The last decade of the twentieth century saw a great increase in international concern about
language endangerment, which is confronting minority language communities in all corners
of the globe. New organisations emerged in support of minority languages and their
communities of speakers and descendents, and philanthropic bodies and government
organisations developed new funding strategies to support language documentation. In the
twenty-first century, new challenges arise for language maintenance practitioners who
recognise that documentation is just the first stage in a long process of rebuilding an
environment which values and can sustain Indigenous knowledge.

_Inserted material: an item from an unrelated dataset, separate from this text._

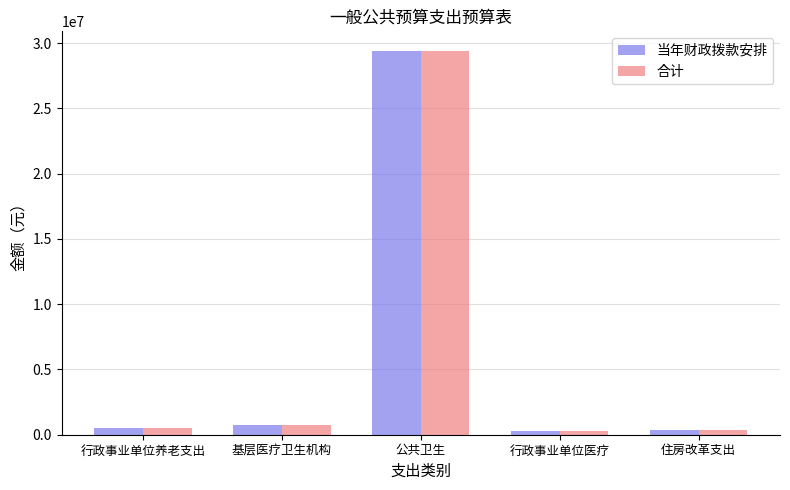

What is the difference between the second highest and second lowest values in the 合计 series?

376790.0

This paper explores strategies for supporting Indigenous languages and the transmission of
Indigenous knowledge. I draw on data from Central Maluku, eastern Indonesia, a region
which is characterised by high linguistic diversity and which faces the most serious language
endangerment in Indonesia. It has been widely reported that languages spoken in Christian
villages in Maluku are becoming obsolescent more rapidly than languages spoken in villages
which historically aligned politically with the north Malukan sultanate of Ternate and
converted to Islam. In the modern era, it is apparent that threats to the transmission of
knowledge are felt across the boundaries of religious affiliation.
The Endangered Maluku Languages Project is currently documenting five languages in
Muslim and Christian ethnolinguistic communities in Central Maluku. The ELM project
embeds community training within all aspects of documentation activities. The training
philosophy aims to empower speakers of Moluccan languages and their descendents to
undertake language documentation and implement language revitalization or maintenance at
the grassroots level. I will discuss an intensive residential training program which brings
community members together with regional professionals from a range of disciplines, and
builds a resource pool from which expertise can be drawn for undertaking activities involving
both Indigenous languages and Indigenous knowledge. Community language workers will be
supported in implementing language and IK programs in their communities. These are
important developments from the perspectives of language revitalization, sustainable
knowledge, and capacity building in endangered language communities.